Kiev, Dec 25, (dpa/GNA) – At least 70 Russian officers were injured, after an attack on a Russian command post in the Kherson region in the south of the country, according to the Ukrainian armed forces.
It was unclear how many had died, but at least 70 officers were injured after Kiev’s forces, attacked during a meeting in the village of Zabaryne, the army said on Sunday.
Ukrainian fighters have attacked Russian command centres and command posts repeatedly, since the start of the invasion, locating them by monitoring radio traffic or the mobile phone network. Several senior Russian officers have died in similar attacks.
Meanwhile, after an attack on the city of Kherson, the capital of the Ukrainian province of the same name, the death toll rose to 16, with a further 64 injured, the Ukrainian military governor of the region reported earlier, as air raid sirens sounded on Christmas Day.
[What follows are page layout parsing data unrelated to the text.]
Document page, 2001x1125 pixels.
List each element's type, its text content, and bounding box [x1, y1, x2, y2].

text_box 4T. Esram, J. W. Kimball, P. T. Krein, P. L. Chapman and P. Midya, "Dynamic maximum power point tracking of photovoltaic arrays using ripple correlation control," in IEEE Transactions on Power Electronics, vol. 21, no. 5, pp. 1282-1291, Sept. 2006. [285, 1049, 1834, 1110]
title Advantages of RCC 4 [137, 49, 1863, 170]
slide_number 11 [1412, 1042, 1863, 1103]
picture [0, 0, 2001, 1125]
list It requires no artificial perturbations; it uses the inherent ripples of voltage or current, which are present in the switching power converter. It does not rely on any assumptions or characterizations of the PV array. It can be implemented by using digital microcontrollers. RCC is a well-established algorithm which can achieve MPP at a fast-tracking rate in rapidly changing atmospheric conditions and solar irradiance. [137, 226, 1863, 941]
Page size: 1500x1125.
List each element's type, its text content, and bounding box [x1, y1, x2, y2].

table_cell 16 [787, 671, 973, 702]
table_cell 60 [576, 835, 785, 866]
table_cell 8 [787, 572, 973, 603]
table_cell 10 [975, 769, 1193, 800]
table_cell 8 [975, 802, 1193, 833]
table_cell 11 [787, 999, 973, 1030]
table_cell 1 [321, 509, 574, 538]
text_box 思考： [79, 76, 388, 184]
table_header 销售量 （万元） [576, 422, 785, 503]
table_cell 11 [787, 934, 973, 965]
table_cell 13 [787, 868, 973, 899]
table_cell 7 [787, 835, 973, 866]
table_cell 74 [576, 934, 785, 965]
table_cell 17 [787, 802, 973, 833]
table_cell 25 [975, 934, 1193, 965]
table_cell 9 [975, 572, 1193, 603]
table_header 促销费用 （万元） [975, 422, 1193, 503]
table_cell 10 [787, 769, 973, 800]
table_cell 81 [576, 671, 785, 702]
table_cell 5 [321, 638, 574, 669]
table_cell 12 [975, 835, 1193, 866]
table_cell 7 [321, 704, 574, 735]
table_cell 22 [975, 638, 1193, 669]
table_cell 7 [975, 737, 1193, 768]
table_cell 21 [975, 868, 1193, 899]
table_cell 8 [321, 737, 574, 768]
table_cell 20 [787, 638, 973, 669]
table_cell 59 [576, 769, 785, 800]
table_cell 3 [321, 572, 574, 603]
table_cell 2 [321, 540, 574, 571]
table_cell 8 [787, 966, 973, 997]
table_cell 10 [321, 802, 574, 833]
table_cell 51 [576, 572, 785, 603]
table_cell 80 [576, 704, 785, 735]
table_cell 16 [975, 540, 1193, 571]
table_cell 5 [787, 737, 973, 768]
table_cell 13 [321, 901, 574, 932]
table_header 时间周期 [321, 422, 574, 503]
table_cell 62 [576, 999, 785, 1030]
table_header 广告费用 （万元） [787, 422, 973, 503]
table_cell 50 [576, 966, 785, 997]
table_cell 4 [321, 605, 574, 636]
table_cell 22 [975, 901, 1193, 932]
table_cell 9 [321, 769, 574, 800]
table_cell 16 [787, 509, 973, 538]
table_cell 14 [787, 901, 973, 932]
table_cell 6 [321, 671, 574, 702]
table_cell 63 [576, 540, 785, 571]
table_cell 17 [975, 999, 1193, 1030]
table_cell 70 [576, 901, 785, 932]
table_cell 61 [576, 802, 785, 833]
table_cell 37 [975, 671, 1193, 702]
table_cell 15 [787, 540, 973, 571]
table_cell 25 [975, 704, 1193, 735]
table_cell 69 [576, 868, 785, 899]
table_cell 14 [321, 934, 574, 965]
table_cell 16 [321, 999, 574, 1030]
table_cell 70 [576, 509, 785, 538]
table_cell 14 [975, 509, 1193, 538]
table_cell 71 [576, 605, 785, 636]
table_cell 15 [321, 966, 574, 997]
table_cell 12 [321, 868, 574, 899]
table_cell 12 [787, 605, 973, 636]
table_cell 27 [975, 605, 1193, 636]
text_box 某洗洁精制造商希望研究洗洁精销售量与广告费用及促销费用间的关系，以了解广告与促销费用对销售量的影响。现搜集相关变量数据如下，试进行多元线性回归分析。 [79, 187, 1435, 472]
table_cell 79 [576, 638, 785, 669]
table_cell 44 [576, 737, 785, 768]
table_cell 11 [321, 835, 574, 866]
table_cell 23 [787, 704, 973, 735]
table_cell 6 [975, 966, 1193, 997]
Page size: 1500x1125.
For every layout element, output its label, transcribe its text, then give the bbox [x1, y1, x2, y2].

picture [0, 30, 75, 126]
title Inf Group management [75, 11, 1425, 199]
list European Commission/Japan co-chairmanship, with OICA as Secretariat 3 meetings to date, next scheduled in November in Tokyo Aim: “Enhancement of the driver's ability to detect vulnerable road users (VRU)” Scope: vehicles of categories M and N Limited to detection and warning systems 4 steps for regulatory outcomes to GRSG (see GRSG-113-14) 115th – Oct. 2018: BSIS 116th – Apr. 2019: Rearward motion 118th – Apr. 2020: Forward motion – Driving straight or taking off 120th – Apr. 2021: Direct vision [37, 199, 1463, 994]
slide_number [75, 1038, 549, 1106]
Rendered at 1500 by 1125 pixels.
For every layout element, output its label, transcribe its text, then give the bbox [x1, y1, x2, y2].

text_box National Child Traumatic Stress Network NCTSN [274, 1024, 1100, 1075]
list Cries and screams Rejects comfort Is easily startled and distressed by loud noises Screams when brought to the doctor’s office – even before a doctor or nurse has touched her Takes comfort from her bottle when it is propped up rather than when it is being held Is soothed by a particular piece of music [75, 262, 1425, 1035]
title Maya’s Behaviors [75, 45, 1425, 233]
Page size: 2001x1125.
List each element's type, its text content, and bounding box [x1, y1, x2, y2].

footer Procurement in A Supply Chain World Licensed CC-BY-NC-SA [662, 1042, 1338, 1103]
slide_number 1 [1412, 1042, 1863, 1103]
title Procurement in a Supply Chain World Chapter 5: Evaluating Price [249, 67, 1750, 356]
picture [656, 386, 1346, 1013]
Among the dead were three men, who had died while clearing mines, Yaroslav Yanushevych said on Telegram. Ukraine has accused Russia of bombarding the city, which Russia seized soon after invading on February 24.
On Saturday, Yanushevych put the death toll at 10, with 55 injured. President Volodymyr Zelensky, published photos of lifeless bodies in the centre of the city.
Zelensky condemned the attack as another Russian crime, saying there were no military targets in the area. “This is killing for the sake of intimidation and pleasure,” Zelensky said. “The world needs to see what absolute evil we are fighting.”
Russia announced in the autumn that it was annexing the region, before Ukrainian forces retook the city, as Russian troops retreated to the other side of the Dnipro river. From there, they have bombarded the city with artillery, according to Ukrainian sources.
Volodymyr Saldo, the governor of the region appointed by Russia, rejected the Ukrainian allegations, insisting that it was Ukrainian forces who were bombarding the city and accusing them of terrorism.
“This is repulsive provocation with the apparent aim of attributing blame to the Russian forces,” he said, insisting that the nature of the destruction indicated artillery fire from Ukrainian-held territory to the north, and north-west of the city.
The Kremlin insists that the entire Kherson region is Russian territory, and will not be surrendered.
Meanwhile as Moscow’s forces seek to overpower the southern region, they are also battling for control of eastern Ukraine, with heavy clashes over the town of Bakhmut.
However, Kiev’s fighters inflicted “heavy losses” on the invaders there, according to a Ukrainian military spokesperson.
At least 50 Russian soldiers have been killed, and another 80 wounded since Saturday alone, according to Serhii Chervatko, spokesperson for the Ukrainian Army Group East. The figures could not be independently verified.
Bakhmut is seen as a critical point along the front in eastern Ukraine, as any breakthrough here would allow Russian troops to advance deep behind Ukrainian lines. Ukrainian fighters have transformed the town into a fortress, in their attempts to defend it.
The head of administration of the Luhansk region, Serhii Haidai, said alongside regular Russian troops, Wagner mercenaries and Chechen fighters sent by the republic’s leader Ramzan Kadyrov, had failed in their attacks on Bakhmut.
“They want to show the bunker grandpa [Russian President Vladimir Putin] what they can do,” he said on Telegram. “But so far they are only losing thousands of soldiers who will remain there forever.”
Even as Moscow’s war efforts falter, Putin insisted that Russia is on the right course in the conflict.
“I believe that we are moving in the right direction. We are protecting our national interests, the interests of our citizens, of our people,” he said in an interview broadcast by state television.
Putin stressed that Russia was prepared to negotiate an end to the conflict. “We are ready to agree with all those involved in the process on any acceptable solutions, but that is their business. It is not we who reject negotiations, but they.”
Responding to a question whether a dangerous point had been reached in the conflict, Putin said he had no other choice, as Russia had striven for a peaceful solution in 2014 when it annexed Crimea.
He accused Western powers of backing the toppling of Viktor Yanukovych, the pro-Russian president at the time.